Search code examples
phpsql-injection

Is this code anti mysql injection?

I got this example from one website. And I am about to upgrade the security of my code. So May I have your opinion if this kinda code strong enough to prevent the injection?

$sql = sprintf(
    "
    INSERT INTO `members`
    (`id`, `username`, `password`, `first_name`, `last_name`)
    VALUES
    ('', '%s', '%s', '%s', '%s')
    ",
    mysql_real_escape_string($con,$_POST['username']),   // %s #1
    mysql_real_escape_string($con,$_POST['password']),   // %s #2
    mysql_real_escape_string($con,$_POST['first_name']), // %s #3
    mysql_real_escape_string($con,$_POST['last_name'])   // %s #4
);

$con is from the mysql connection

Solution

  • No, that code is not strong enough to prevent injection. There are a number of things wrong with it.
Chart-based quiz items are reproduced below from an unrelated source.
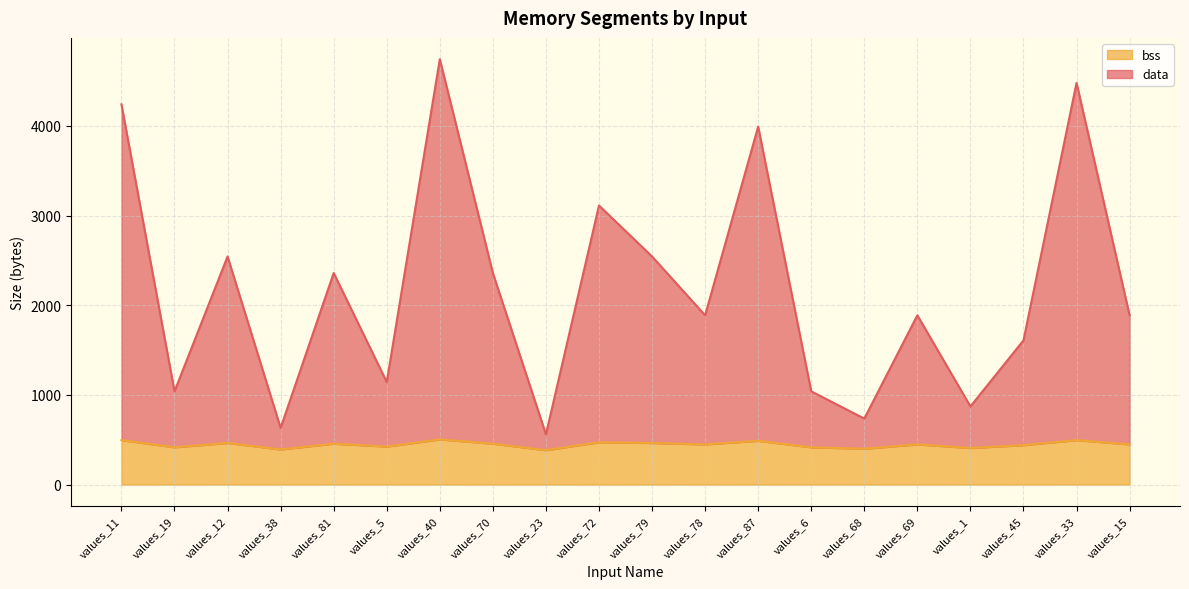

What is the label of the 9th point from the right?

values_78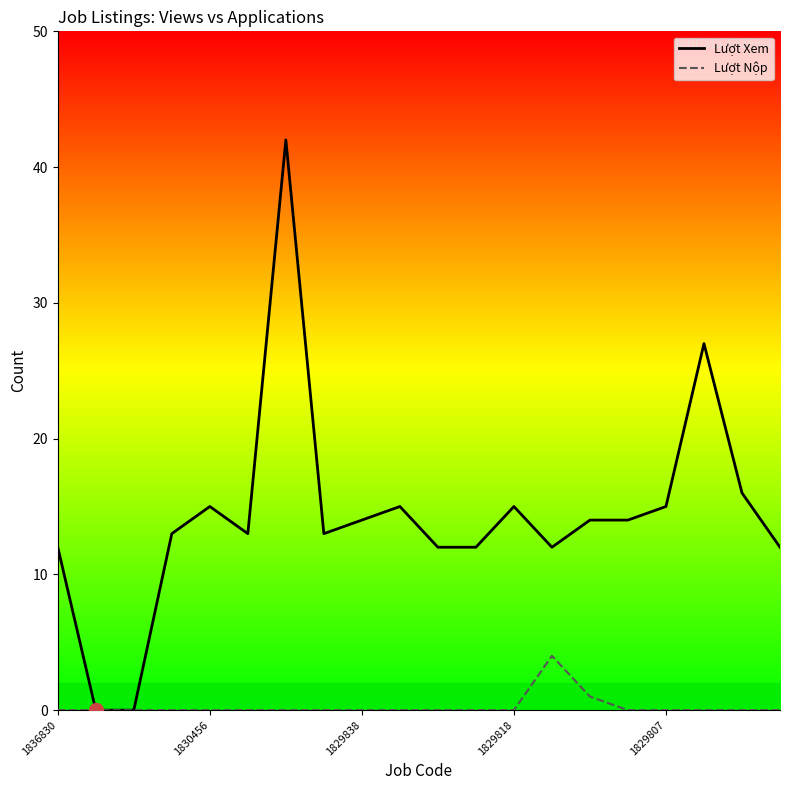

Count the number of data series in this chart.

2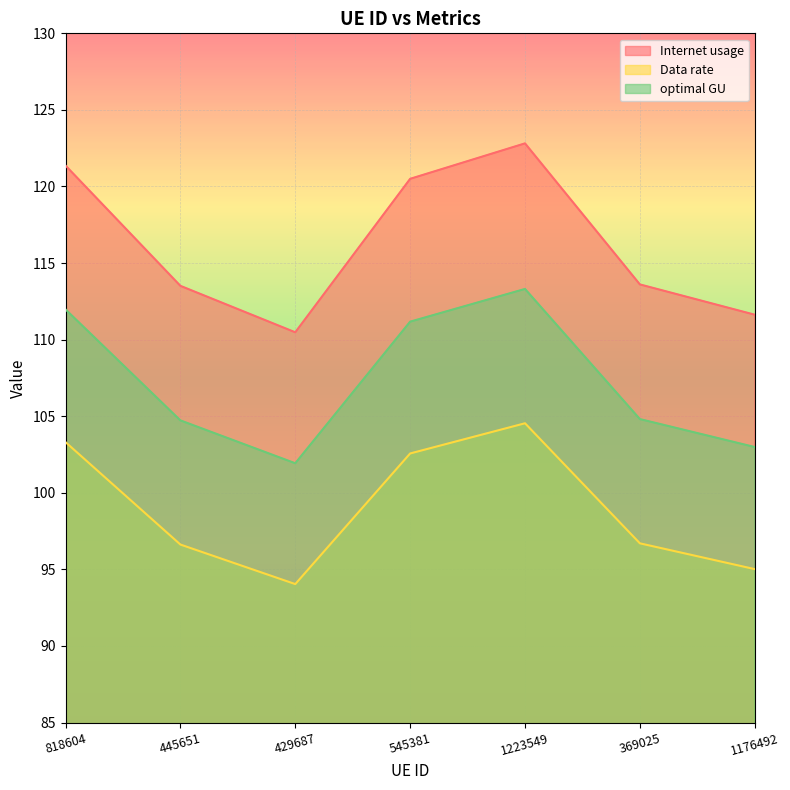

What are all the series names shown in the legend?

Internet usage, Data rate, optimal GU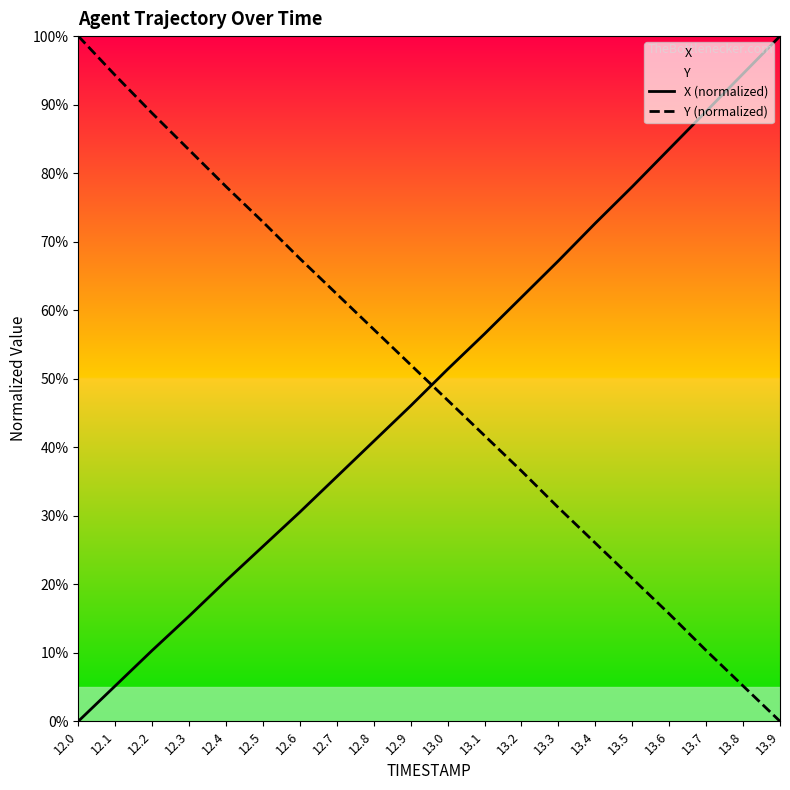

At which category does the chart reach its peak across all series?

13.9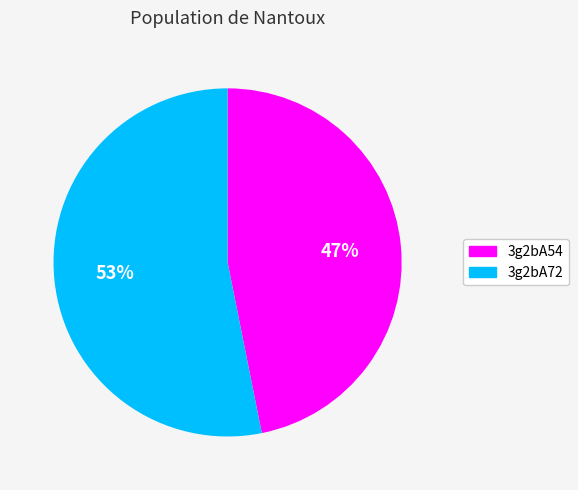

How many slices are in this pie chart?

2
Firstly, mysql_* functions are deprecated since PHP 5.5.0. Always use the mysqli_ extension's equivalent functions. I find it peculiar you knew to escape the strings, but you didn't know to hash() your password before inserting it into the table. Never store users' passwords in plain text in your database. You want to use Prepared Statements for the most effective way of preventing SQL injection. Try something like this.

    $q = "INSERT INTO `members` (`id`, `username`, `password`, `first_name`, `last_name`) VALUES ('', ?, ?, ?, ?)";
$stmt = mysqli_prepare($con, $q);
mysqli_stmt_bind_param($stmt, "ssss", $p_user, $p_pass, $p_first, $p_last);

$p_user = $_POST['username'];
$p_pass = hash("sha256", $_POST['password']);
$p_first = $_POST['first_name'];
$p_last = $_POST['last_name'];

mysqli_stmt_execute($stmt);
mysqli_stmt_close($stmt);

    See, in the initial query string, you want to use VALUES ('', ?, ?, ?, ?). The question marks are placeholders for the parameters, which you bind using variables.

    Have a look at the PHP.net manual on mysqli::prepare to get a feel for how prepared statements work. These things are very important for securing your website, and protecting users' information. It is not necessary to use mysqli_real_escape_string() when using prepared statements, as the parameters are already escaped.

    And a side note: when you hash your passwords, don't fall back on the commonly-used md5(), as this is very insecure and easily-crackable by today's standards. Use a more secure algorithm, like sha256.